I find that my first drafts turn out much more cleanly this way, because I've often worked out problem spots before I start writing. I still do a lot of editing, make wrong turns, etc., but this process works well for me.
4) What book(s) are you working on now? Can you tell us anything about it?
Right now I'm working on the sequel to RAMPANT. It's a direct sequel, with the same narrator, Astrid, and it picks up where the first book left off. RAMPANT is set primarily in Italy, but a lot of the action in the sequel will take place in France. The sequel explores more deeply the question of conservation and the complex nature of the hunters' relationship with unicorns. Also, new romances. We don't have a title
yet, but the book should be out in fall of 2010.
5) What brought you to the YA genre? Have you always been a fan, or are you still fairly new to it all?
I've always been a fan. All my life, I've read my favorite children's and YA novels, The Chronicles of Narnia, the Anne of Green Gables series, The Phantom Tollbooth, and some of the selected works of Christopher Pike over and over again. In college, when I was completely burned out from reading my course texts, I turned to Harry Potter, which was just starting to get humongously popular.
When my agent sold my first novel, Secret Society Girl, back in 2005, there was a question about whether it was going to be published as an adult book or as a YA novel, since both adult and YA publishers bid on it in the auction. In the end, it was an adult house that published it here in North America, though I believed it is published as YA in some places overseas. Part of the reasoning is that the protagonist of that series is not a teen. She's 21, which is older than most main characters of teen fiction. The Secret Society Girl series has always enjoyed a large teen audience and the first book was even nominated for the New York Public Library's Books for the Teen Age list.
The question of how something is published has an awful lot to do with what's hot in the book market. When I sold Secret Society Girl, chick lit was hot and PREP, by Curtis Sittenfeld, was an adult book about a teenager that was burning up the bestseller lists. Now, YA is hugely hot, so books that were even previously published as adult novels are being repackaged for teens. One example is Elphame's Choice, by PC Cast.
Anyway, after the close call with Secret Society Girl, I was really dying to write a true YA novel with a teenage protagonist. I started Rampant for NANOWRIMO in 2005. Because of my commitments to the Secret Society Girl series and the intensive research required for Rampant, it took a few years to develop the world and write the book. I can't wait for it to finally be out in the world. Yay, killer unicorns!
6) What is your favorite Jelly Belly jelly bean flavor?
Depends on my mood. For Jelly Belly specifically, toasted marshmallow, but that's because any old jelly bean company makes cherry.
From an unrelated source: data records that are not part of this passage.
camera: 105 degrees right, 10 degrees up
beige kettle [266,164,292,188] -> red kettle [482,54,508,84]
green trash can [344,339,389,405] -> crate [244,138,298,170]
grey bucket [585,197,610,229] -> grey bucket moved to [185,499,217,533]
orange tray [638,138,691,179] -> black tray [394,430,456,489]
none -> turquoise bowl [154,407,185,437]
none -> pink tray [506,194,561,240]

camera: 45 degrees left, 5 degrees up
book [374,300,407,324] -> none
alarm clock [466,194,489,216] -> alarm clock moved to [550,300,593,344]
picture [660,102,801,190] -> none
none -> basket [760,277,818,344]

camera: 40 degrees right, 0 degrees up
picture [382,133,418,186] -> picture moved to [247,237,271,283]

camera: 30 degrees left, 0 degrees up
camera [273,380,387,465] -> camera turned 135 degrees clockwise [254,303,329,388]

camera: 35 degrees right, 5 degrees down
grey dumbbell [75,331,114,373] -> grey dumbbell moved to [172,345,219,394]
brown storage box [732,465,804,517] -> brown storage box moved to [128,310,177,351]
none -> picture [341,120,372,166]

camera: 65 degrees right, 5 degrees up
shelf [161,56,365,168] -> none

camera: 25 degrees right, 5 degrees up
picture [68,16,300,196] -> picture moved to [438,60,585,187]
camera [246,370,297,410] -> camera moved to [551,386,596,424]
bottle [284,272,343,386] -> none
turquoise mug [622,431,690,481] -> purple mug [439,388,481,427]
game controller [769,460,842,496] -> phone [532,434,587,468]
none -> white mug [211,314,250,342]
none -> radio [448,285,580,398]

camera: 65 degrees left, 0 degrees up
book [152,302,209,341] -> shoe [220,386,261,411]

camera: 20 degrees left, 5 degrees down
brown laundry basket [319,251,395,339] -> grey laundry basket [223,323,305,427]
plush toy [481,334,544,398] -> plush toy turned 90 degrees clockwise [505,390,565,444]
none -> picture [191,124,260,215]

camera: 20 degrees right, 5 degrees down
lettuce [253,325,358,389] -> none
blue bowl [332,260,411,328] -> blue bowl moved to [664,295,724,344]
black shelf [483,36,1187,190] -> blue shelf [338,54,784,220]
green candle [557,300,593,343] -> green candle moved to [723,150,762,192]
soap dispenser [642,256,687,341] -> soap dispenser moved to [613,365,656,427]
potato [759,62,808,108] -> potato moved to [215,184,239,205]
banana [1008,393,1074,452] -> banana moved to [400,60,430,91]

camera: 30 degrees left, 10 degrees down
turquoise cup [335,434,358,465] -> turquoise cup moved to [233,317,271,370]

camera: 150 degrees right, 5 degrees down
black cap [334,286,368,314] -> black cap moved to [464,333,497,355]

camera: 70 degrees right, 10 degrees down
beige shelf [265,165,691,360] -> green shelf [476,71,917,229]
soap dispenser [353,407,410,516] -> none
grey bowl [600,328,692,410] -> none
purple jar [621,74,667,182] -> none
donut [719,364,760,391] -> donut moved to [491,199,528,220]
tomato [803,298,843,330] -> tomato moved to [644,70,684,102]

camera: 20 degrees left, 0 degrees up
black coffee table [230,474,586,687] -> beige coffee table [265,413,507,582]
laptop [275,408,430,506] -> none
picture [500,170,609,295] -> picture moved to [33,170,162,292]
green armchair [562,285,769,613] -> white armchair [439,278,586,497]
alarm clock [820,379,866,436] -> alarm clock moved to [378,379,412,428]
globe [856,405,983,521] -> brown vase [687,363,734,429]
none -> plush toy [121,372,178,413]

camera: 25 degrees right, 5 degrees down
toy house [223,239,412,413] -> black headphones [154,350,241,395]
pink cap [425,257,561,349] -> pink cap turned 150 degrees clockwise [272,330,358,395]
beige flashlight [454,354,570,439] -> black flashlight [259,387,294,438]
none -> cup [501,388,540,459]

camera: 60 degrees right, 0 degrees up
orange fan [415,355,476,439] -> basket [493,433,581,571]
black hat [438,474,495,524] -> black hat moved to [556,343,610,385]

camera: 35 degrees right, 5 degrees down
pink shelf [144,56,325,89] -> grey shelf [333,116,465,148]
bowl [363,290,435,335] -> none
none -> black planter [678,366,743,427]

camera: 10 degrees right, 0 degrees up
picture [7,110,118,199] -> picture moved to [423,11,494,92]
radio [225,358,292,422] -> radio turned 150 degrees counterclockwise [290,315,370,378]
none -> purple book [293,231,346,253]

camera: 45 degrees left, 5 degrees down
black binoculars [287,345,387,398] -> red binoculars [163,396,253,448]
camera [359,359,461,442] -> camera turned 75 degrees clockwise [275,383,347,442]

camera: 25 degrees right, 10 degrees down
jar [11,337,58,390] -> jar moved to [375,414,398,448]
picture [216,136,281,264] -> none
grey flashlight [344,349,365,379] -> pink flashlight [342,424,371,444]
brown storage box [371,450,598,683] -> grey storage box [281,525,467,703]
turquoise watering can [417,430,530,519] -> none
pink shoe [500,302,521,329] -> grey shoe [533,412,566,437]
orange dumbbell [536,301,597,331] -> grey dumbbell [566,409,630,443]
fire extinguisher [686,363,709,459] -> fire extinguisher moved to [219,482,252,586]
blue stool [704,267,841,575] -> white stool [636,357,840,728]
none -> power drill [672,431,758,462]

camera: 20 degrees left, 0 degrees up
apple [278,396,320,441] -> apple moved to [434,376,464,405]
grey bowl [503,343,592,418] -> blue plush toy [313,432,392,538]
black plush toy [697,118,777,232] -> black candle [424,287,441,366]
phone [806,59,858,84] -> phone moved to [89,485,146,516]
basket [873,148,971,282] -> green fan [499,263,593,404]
7) What book(s) are you reading now, or are about to start?
Hee. At the risk of making everyone jealous, I'm reading the draft of Carrie Ryan's third book set in her Forest of Hands and Teeth world. I'm also reading LEVIATHAN, by Scott Westerfeld, and GOING BOVINE, by Libba Bray. I'm so pleased that the world at large is about to discover how phenomenally hilarious Libba Bray is. I also just finished a new book out from the adult non-fiction arm of my publisher, Harper Collins. It's called A NATURAL HISTORY OF THE UNICORN, by Chris Lavers, and it's on
shelves the same day as RAMPANT, which I think must be fate. Reading it is downright eerie. It's like reading through a nicely bound, extensively footnoted copy of my own research notes. I guess now unicorns are hot!